Betreft een typologisch uitzonderlijk goed bewaard station - inclusief het oorspronkelijke interieur en de glazen luifel - voorbeeld van een landelijk station gebouwd door een privé-maatschappij en uitgebaat door de Staatsspoorwegen, gebouwd in 1871.
Illustratie van de ontwikkelingen op het vlak van de stationsarchitectuur in de 19de eeuw, dat als halte op de lijn Gent-Haine St Pierre plaatselijk een zeer belangrijke sociale en economische rol heeft gespeeld door de tewerkstelling van pendelende arbeiders/mijnwerkers uit deze verarmde streek naar een sterk geïndustrialiseerde regio mogelijk te maken.
Station gelegen op de Lijn Gent-Haine-St Pierre die werd geopend in januari 1867. Deze lijn werd door de maatschappij 'Chemin de Fer de Braine-le-Comte à Gand' aangelegd om de bereikbaarheid van de industrieel bloeiende regio La Louvière (onder andere steenkool, glas- en staalindustrie) te vergroten. In deze regio was er een enorme behoefte aan arbeiders/mijnwerkers die onder andere door pendelende werknemers uit de (arme) streek rond Herne, Vollezele, Oetingen en Tollembeek kon worden ingevuld.

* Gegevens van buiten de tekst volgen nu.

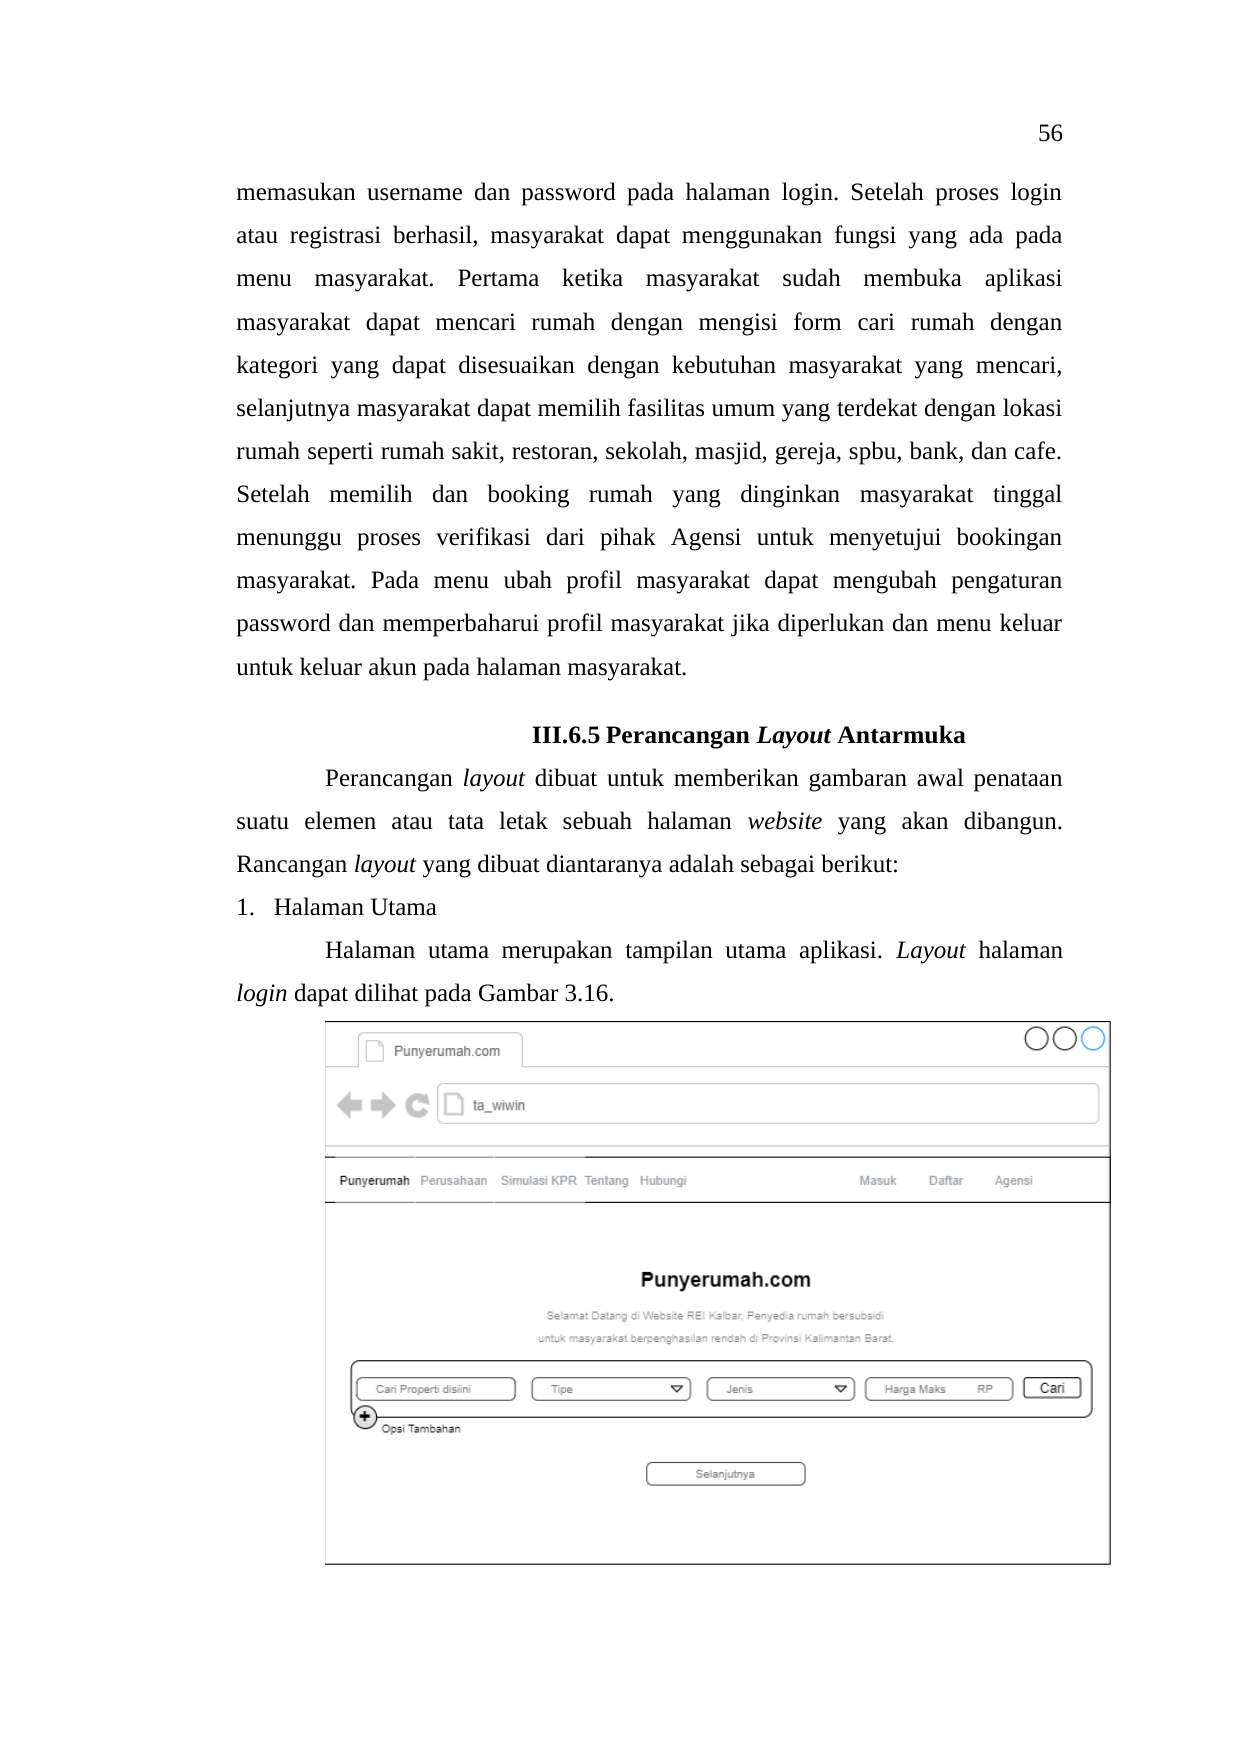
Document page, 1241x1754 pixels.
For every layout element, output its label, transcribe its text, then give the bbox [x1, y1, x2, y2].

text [236, 177, 1063, 680]
list Halaman Utama [236, 892, 1063, 921]
text Halaman utama merupakan tampilan utama aplikasi. Layout halaman login dapat dilihat pada Gambar 3.16. [236, 935, 1063, 1007]
picture [325, 1021, 1111, 1566]
text Perancangan layout dibuat untuk memberikan gambaran awal penataan suatu elemen atau tata letak sebuah halaman website yang akan dibangun. Rancangan layout yang dibuat diantaranya adalah sebagai berikut: [236, 763, 1063, 878]
subtitle Perancangan Layout Antarmuka [532, 720, 1063, 748]
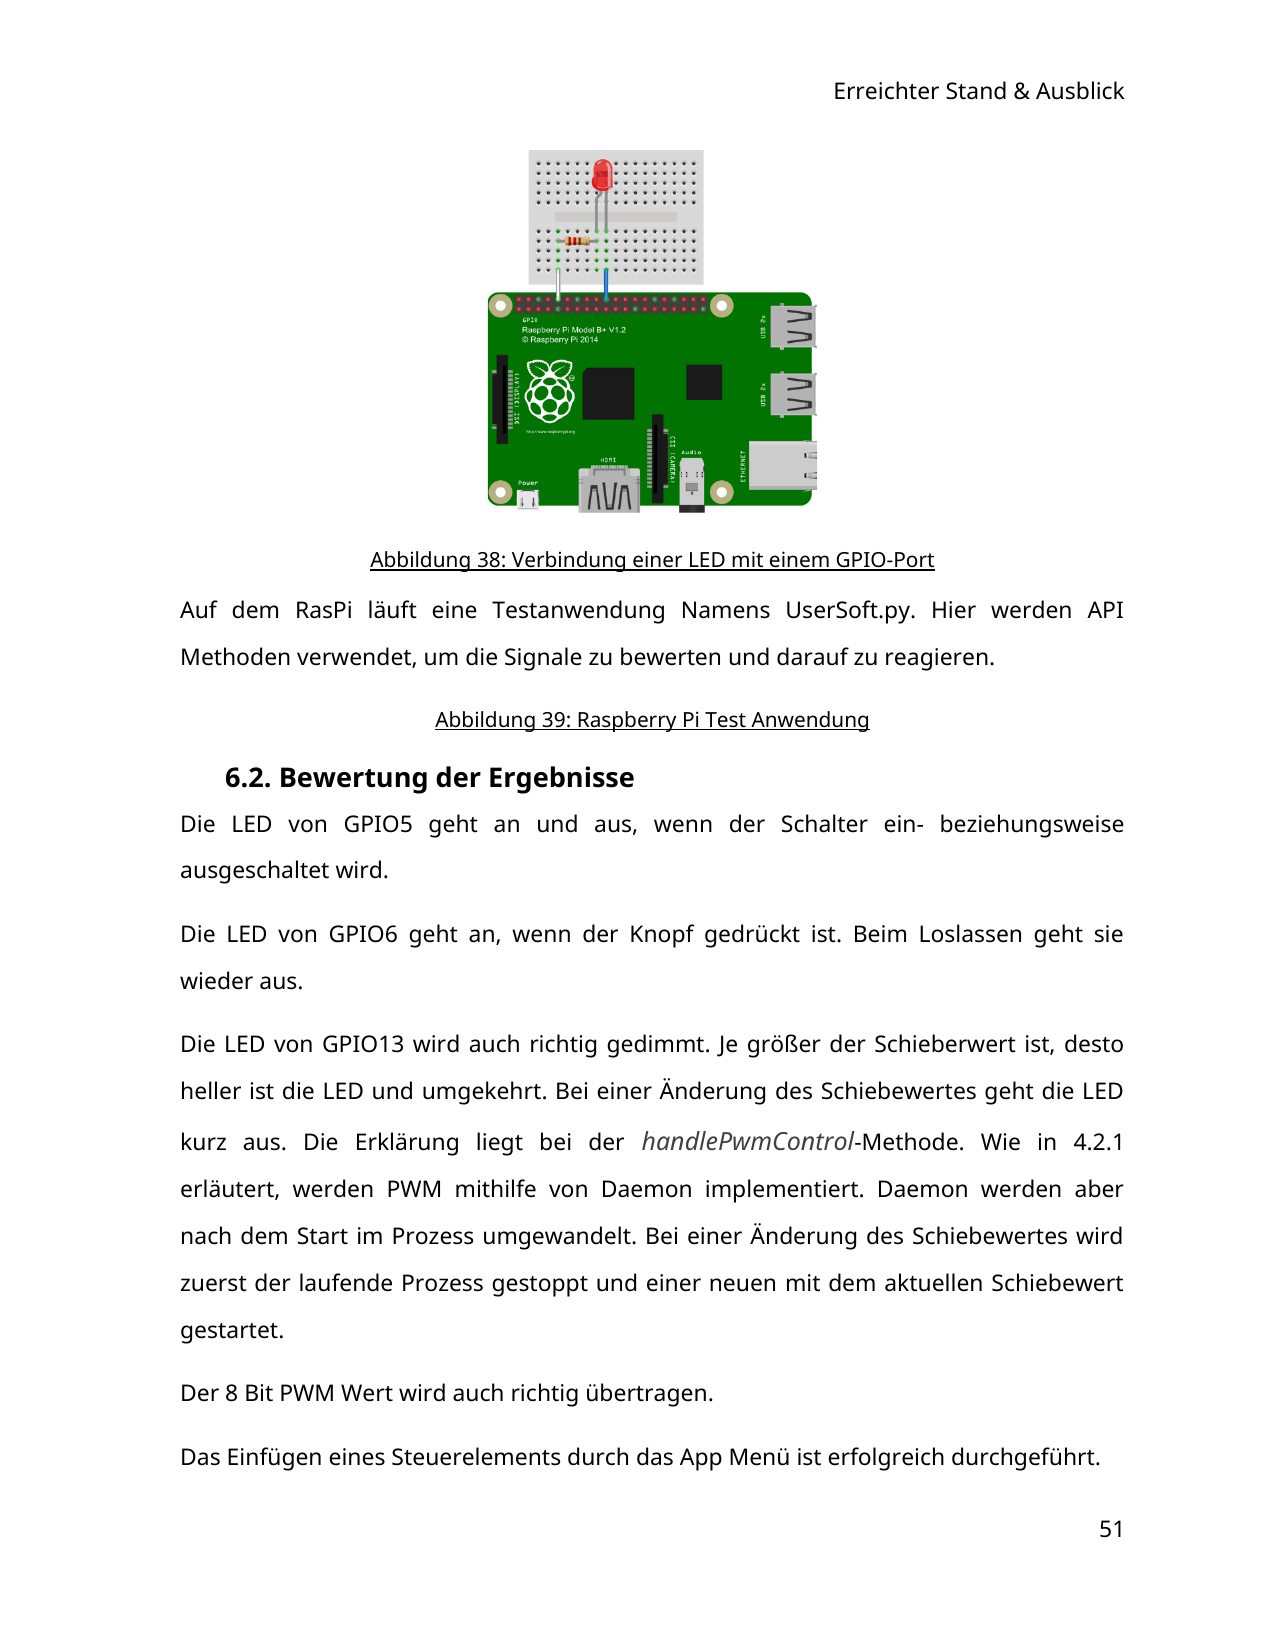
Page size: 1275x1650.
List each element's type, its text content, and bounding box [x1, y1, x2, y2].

text Die LED von GPIO13 wird auch richtig gedimmt. Je größer der Schieberwert ist, desto heller ist die LED und umgekehrt. Bei einer Änderung des Schiebewertes geht die LED kurz aus. Die Erklärung liegt bei der handlePwmControl-Methode. Wie in 4.2.1 erläutert, werden PWM mithilfe von Daemon implementiert. Daemon werden aber nach dem Start im Prozess umgewandelt. Bei einer Änderung des Schiebewertes wird zuerst der laufende Prozess gestoppt und einer neuen mit dem aktuellen Schiebewert gestartet. [180, 1028, 1125, 1345]
text Das Einfügen eines Steuerelements durch das App Menü ist erfolgreich durchgeführt. [180, 1441, 1125, 1472]
text Abbildung 38: Verbindung einer LED mit einem GPIO-Port [180, 545, 1125, 573]
text Auf dem RasPi läuft eine Testanwendung Namens UserSoft.py. Hier werden API Methoden verwendet, um die Signale zu bewerten und darauf zu reagieren. [180, 594, 1125, 672]
text Abbildung 39: Raspberry Pi Test Anwendung [180, 705, 1125, 733]
text Die LED von GPIO6 geht an, wenn der Knopf gedrückt ist. Beim Loslassen geht sie wieder aus. [180, 918, 1125, 996]
text Die LED von GPIO5 geht an und aus, wenn der Schalter ein- beziehungsweise ausgeschaltet wird. [180, 807, 1125, 886]
text Der 8 Bit PWM Wert wird auch richtig übertragen. [180, 1377, 1125, 1408]
subtitle Bewertung der Ergebnisse [225, 758, 1125, 795]
picture [487, 150, 818, 513]
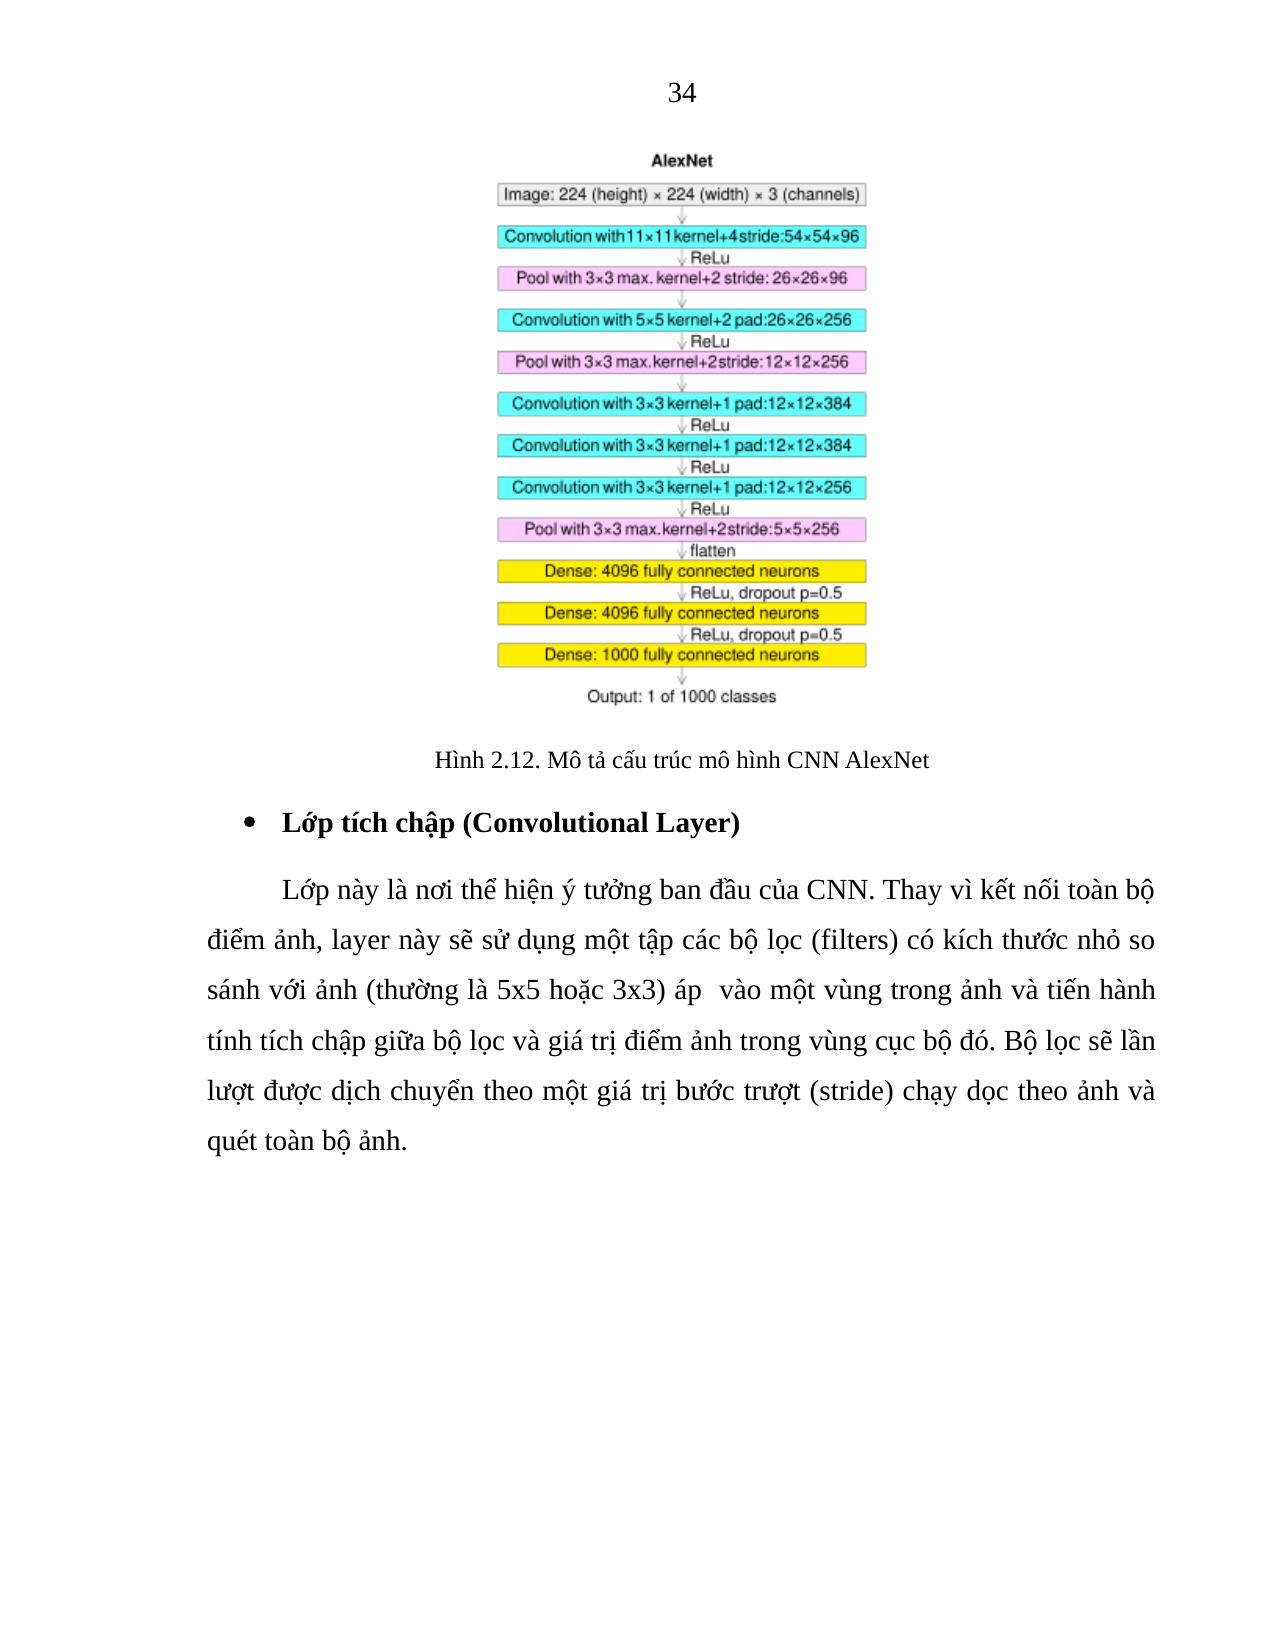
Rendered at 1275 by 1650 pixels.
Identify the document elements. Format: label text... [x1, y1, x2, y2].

picture [494, 147, 870, 712]
text Hình 2.12. Mô tả cấu trúc mô hình CNN AlexNet [207, 745, 1157, 774]
text Lớp này là nơi thể hiện ý tưởng ban đầu của CNN. Thay vì kết nối toàn bộ điểm ảnh, layer này sẽ sử dụng một tập các bộ lọc (filters) có kích thước nhỏ so sánh với ảnh (thường là 5x5 hoặc 3x3) áp vào một vùng trong ảnh và tiến hành tính tích chập giữa bộ lọc và giá trị điểm ảnh trong vùng cục bộ đó. Bộ lọc sẽ lần lượt được dịch chuyển theo một giá trị bước trượt (stride) chạy dọc theo ảnh và quét toàn bộ ảnh. [207, 872, 1157, 1157]
list Lớp tích chập (Convolutional Layer) [244, 805, 1157, 838]
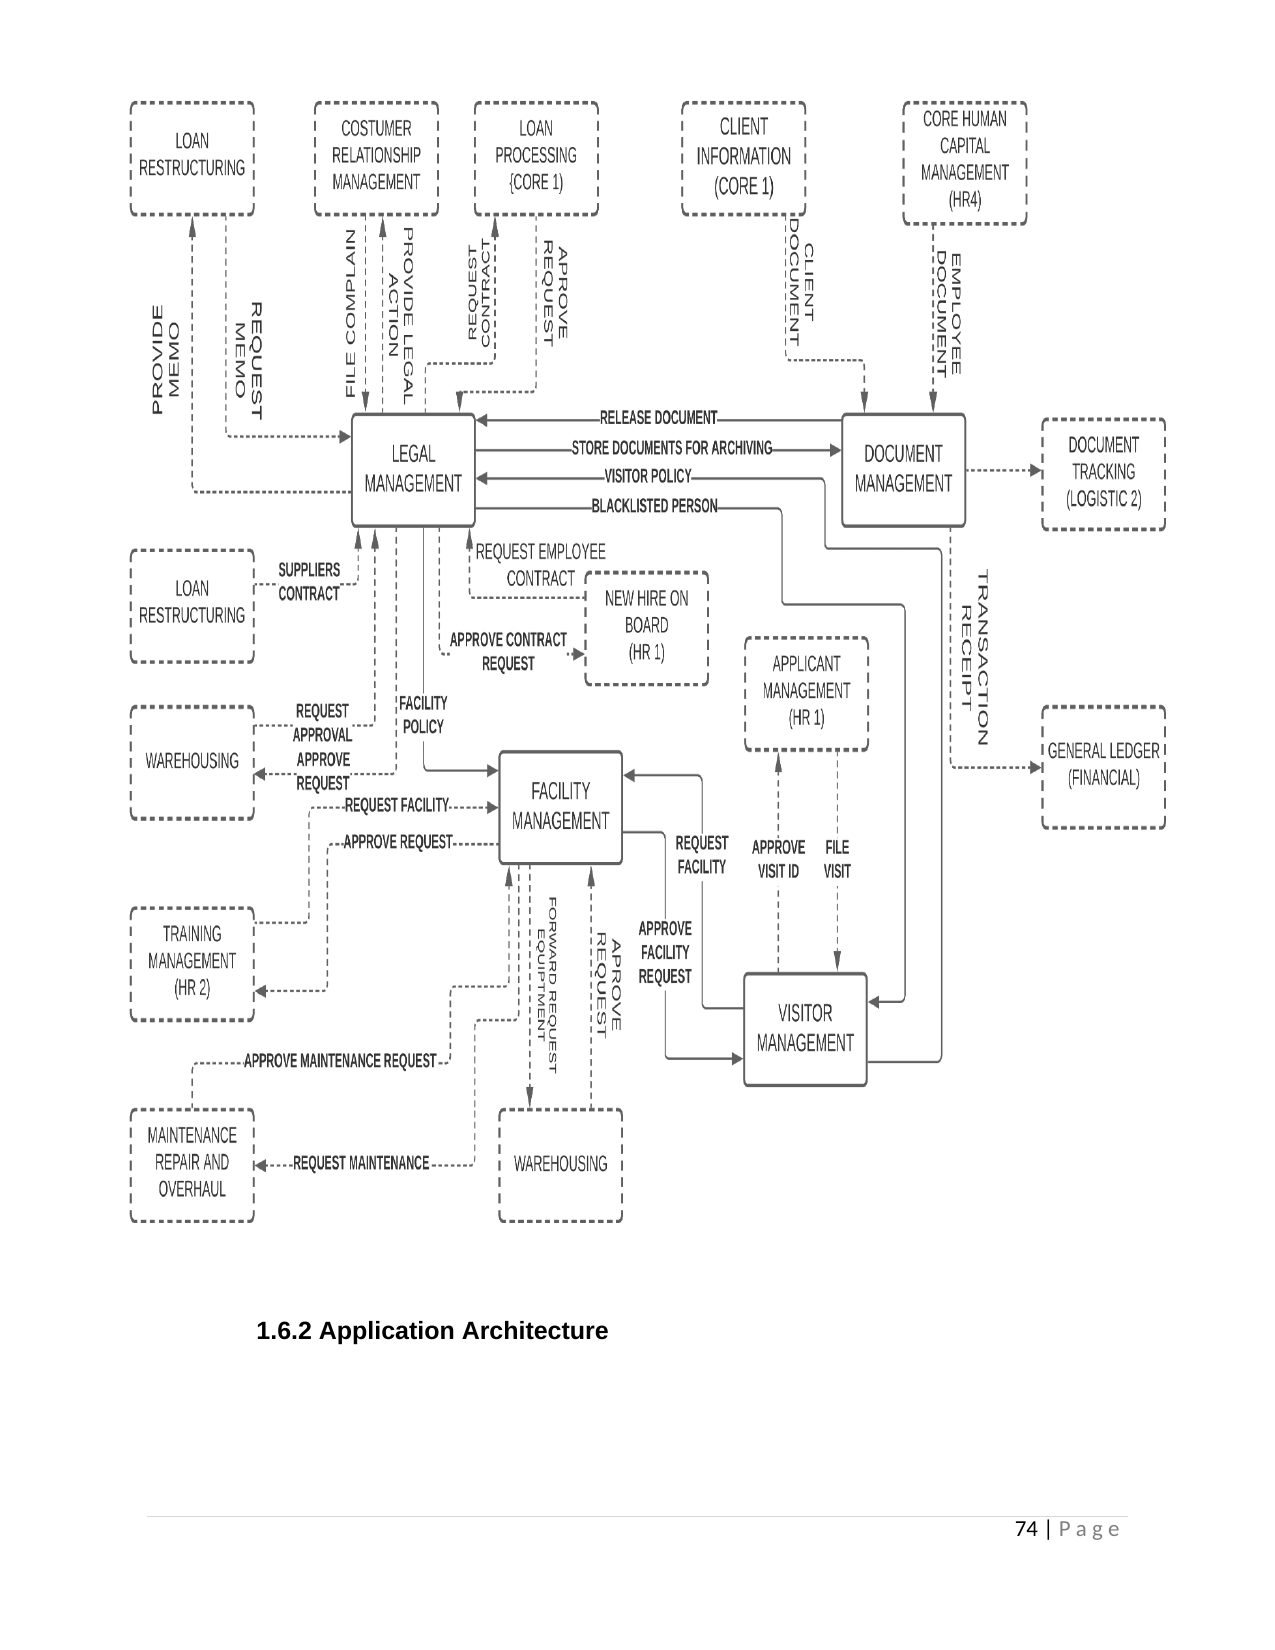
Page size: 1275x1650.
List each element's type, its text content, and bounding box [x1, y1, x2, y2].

picture [129, 100, 1166, 1223]
text 1.6.2 Application Architecture [150, 1316, 609, 1344]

In 1871 werd dan ook op de grens tussen de gemeenten Herne en Tollembeek het station van Herne (toen: Hérinnes-lez-Enghien) gebouwd. Het stond aanvankelijk op een onbewoonde kouter en werd spottend het 'station der leeuweriken' genoemd. Het werd ook gebruikt door de arbeiders en bedienden die in Brussel gingen werken. K. Van Isacker spreekt in dit verband van de 'emigratie van de wanhopigen' die in de jaren 1850 begon en rond 1880 een hoogtepunt kende. De lijn werd uitgebaat door de Staatsspoorwegen.
Klein stationscomplex bestaande uit een hoofdgebouw met woongedeelte, een wacht- en lokettenzaal, een goederenruimte en een sanitair gebouwtje.
Hoofdgebouw met centraal volume van drie traveeën en twee bouwlagen onder zadeldak met pannen type 'Pottelberg', afgeboord met houten sierlijsten. Rondbogig afgedekte muuropeningen op het gelijkvloers en getoogde ramen op de verdieping. Ronde oeil-de-boeuf in zijgeveltoppen. Aan beide kanten aansluitend op dit centraal volume: twee lagere volumes (één bouwlaag) met gelijkaardige kenmerken. Verder wordt deze architectuur getypeerd door: muizentandlijsten; lisenen in baksteen metselwerk; arduinen lintelen, dorpels en lijsten. De toegang tot de perrons is gelegen tussen het hoofdgebouw en het sanitair gebouwtje en wordt beschermd door een afgeronde glazen luifel met ijzeren structuur en sierlijst.
In zijn oorspronkelijke staat bewaard interieur met inzonderheid 4 houten banken,de houten loketwand, het loketmeubilair, de brandkast, het inkomportaal.